07Is SILC or LNTH or RMD or NTGR more undervalued right now?
On forward earnings alone, Lantheus Holdings, Inc.
(LNTH) trades at 17. 5x forward P/E versus 129. 4x for NETGEAR, Inc. — 111. 9x cheaper on a one-year earnings basis. Analyst consensus price targets imply the most upside for NTGR: 39. 0% to $36. 00.
08Which pays a better dividend — SILC or LNTH or RMD or NTGR?
In this comparison, RMD (1.
0% yield) pays a dividend.
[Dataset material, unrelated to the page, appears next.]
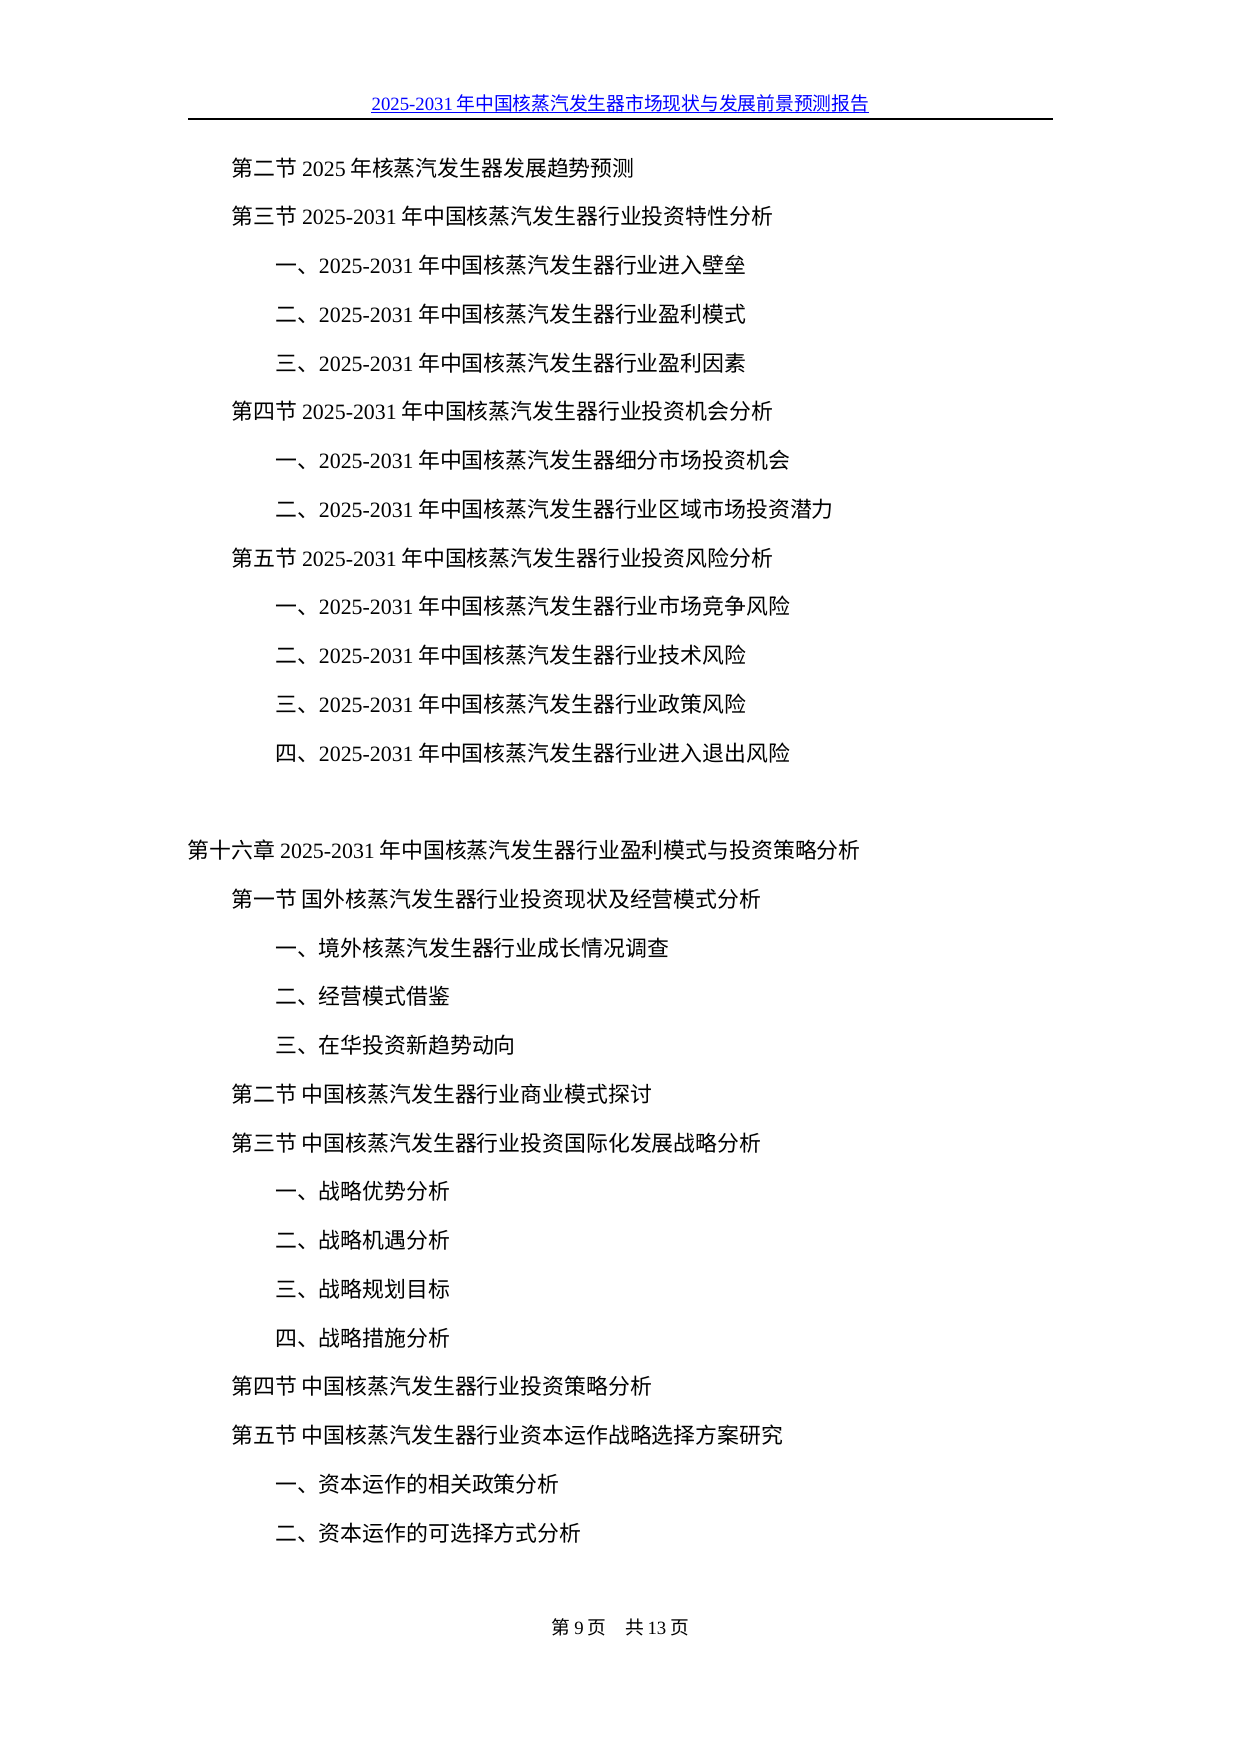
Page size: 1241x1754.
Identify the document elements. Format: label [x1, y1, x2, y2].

text [187, 150, 1053, 1548]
SILC, LNTH, NTGR do not pay a meaningful dividend and should not be held primarily for income.
09Is SILC or LNTH or RMD or NTGR better for a retirement portfolio?
For long-horizon retirement investors, ResMed Inc.
(RMD) is the stronger choice — it scores higher on the combination of lower volatility, dividend reliability, and long-term compounding (low volatility (β 0. 66), 1. 0% yield, +293. 8% 10Y return). Both have compounded well over 10 years (RMD: +293. 8%, NTGR: -37. 7%), confirming both are viable long-term holds — but the lower-volatility option typically results in less emotional selling during corrections. Retirement portfolios generally favour predictability over maximum returns. Consult a financial advisor before making allocation decisions.
10What are the main differences between SILC and LNTH and RMD and NTGR?
These companies operate in different sectors (SILC (Technology) and LNTH (Healthcare) and RMD (Healthcare) and NTGR (Technology)), which means they face different economic cycles, regulatory environments, and macro sensitivities — making direct comparison nuanced.
RMD pays a dividend while SILC, LNTH, NTGR do not, making them suitable for different income and tax situations. These fundamental differences mean investors should not choose between them on a single metric — the "better stock" depends entirely on which of these characteristics aligns with your investment strategy.